====== TEXTAUSZUG ======
Hochqualifizierte Hockeytrainer sind in Deutschland schwer zu finden:
Der Deutsche Hockeybund bildet alle zwei Jahre 16 bis 18 A-Lizenztrainer
aus, an der Kölner Trainerakademie haben seit den 70er Jahren 76
Hockeytrainer das Diplom geschafft. Das ist die höchstmögliche
Qualifikation. Chris Faust ist einer dieser Diplomtrainer. Er ist seit
zwei Jahren hauptamtlicher Jugendtrainer bei Safo Frankfurt und darf
sich von der IHK geprüfter Sport- und Vereinsmanager nennen. Faust sagt:
"Tophockey gibt es in Hessen nicht mehr. Dafür wurde zu viel
verschlafen." Die hessischen Vereine hätten den Strukturwandel im
deutschen Hockey verpasst. Klubs in Hamburg, im Rheinland oder in
Mannheim arbeiteten inzwischen professionell. Dort gebe es Strategien,
wie Geld in die Kasse kommen soll, und Netzwerke mit der Wirtschaft, um
zum Beispiel Arbeitsplätze für Spieler und Trainer zu organisieren.
Im
Teufelskreis des Sponsorings
Das
Hockeyteam des Rüsselsheimer Ruder-Klubs war lange eines der
erfolgreichsten des Landes, doch seit einigen Jahren geht es bergab. Die
Gründe: Coach Berti Rauth wechselte 2007 zum Hamburger Verein Club an
der Alster, nachdem er 28 Jahre die Hockeyabteilung erfolgreich gelenkt
hatte; und ein Jahr später zog sich Sponsor Opel zurück. Die Herren des
RRK spielen seit zwei Jahren in der Regionalliga und müssen seit mehr
als einem Jahr auf einen Spielertrainer zurückgreifen. Martin Müller
leitet die Hockey-Abteilung des Vereins und damit die Suche nach einem
Trainer: "Der Markt gibt Trainer nicht her, und wir haben auch einen
gewissen Qualitätsanspruch. Es gibt derzeit niemand, den wir zu einem
Gespräch einladen könnten." Erschwert wurde die Suche bislang, weil die
Damenmannschaft des RRK, sie spielt in der Bundesliga, ebenfalls bis vor
kurzem einen Trainer suchte. Um hier nicht ebenfalls einzubrechen, hatte
diese Aufgabe Priorität. Nach einem halben Jahr ohne Coach einigte sich
der RRK mit Maciej Matuszynski. Das zusätzliche, nötige Geld für einen
Herrentrainer aufzutreiben sei fast unmöglich, sagt Müller: "Das ist ein
Teufelskreis. Ohne Erfolg gibt es keine Sponsoren, ohne Sponsoren keinen
Erfolg!"
Geld von
Sponsoren hin oder her – Trainer gibt es nicht allzu viele. Chris Faust
glaubt, dass zu wenige junge Leute noch Trainer werden wollen: "Man ist
sozial isoliert: Hockeytrainer arbeiten, wenn andere auf der Couch
sitzen." Die Problematik verschärfe sich durch Maßnahmen in der
Bildungspolitik in den letzten Jahren, wie Umstellungen auf G8 sowie
Bachelor- und Master-Studiengänge. "Das ist ein großes Problem für den
Sport. Junge Trainer haben keine Zeit mehr."
======
_AUFGABE_: Drucke aus dem Text über Hockeytrainer oben alles von „Hochqualifizierte Hockeytrainer sind“ bis hinunter zu „Trainer zu organisieren.“ wortgetreu ab.
====== VORLIEGENDES MATERIAL ======
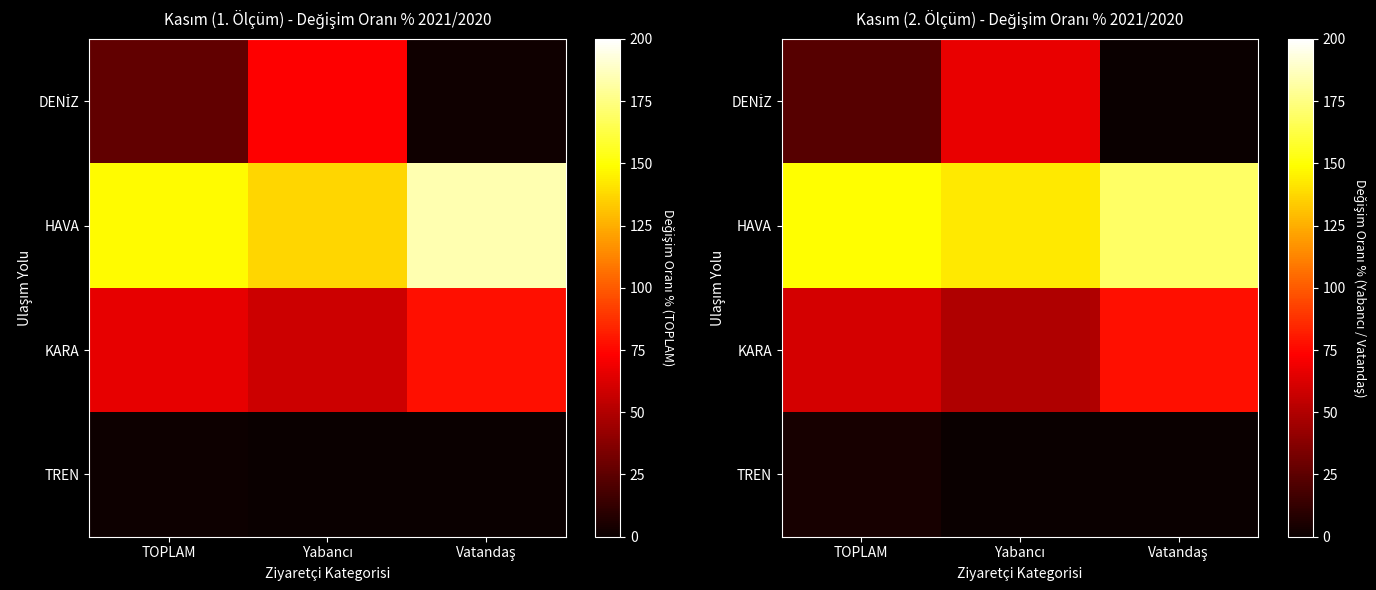

Which series has the largest range (max minus min)?

DENİZ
======
_LÖSUNG_:
Hochqualifizierte Hockeytrainer sind in Deutschland schwer zu finden:
Der Deutsche Hockeybund bildet alle zwei Jahre 16 bis 18 A-Lizenztrainer
aus, an der Kölner Trainerakademie haben seit den 70er Jahren 76
Hockeytrainer das Diplom geschafft. Das ist die höchstmögliche
Qualifikation. Chris Faust ist einer dieser Diplomtrainer. Er ist seit
zwei Jahren hauptamtlicher Jugendtrainer bei Safo Frankfurt und darf
sich von der IHK geprüfter Sport- und Vereinsmanager nennen. Faust sagt:
"Tophockey gibt es in Hessen nicht mehr. Dafür wurde zu viel
verschlafen." Die hessischen Vereine hätten den Strukturwandel im
deutschen Hockey verpasst. Klubs in Hamburg, im Rheinland oder in
Mannheim arbeiteten inzwischen professionell. Dort gebe es Strategien,
wie Geld in die Kasse kommen soll, und Netzwerke mit der Wirtschaft, um
zum Beispiel Arbeitsplätze für Spieler und Trainer zu organisieren.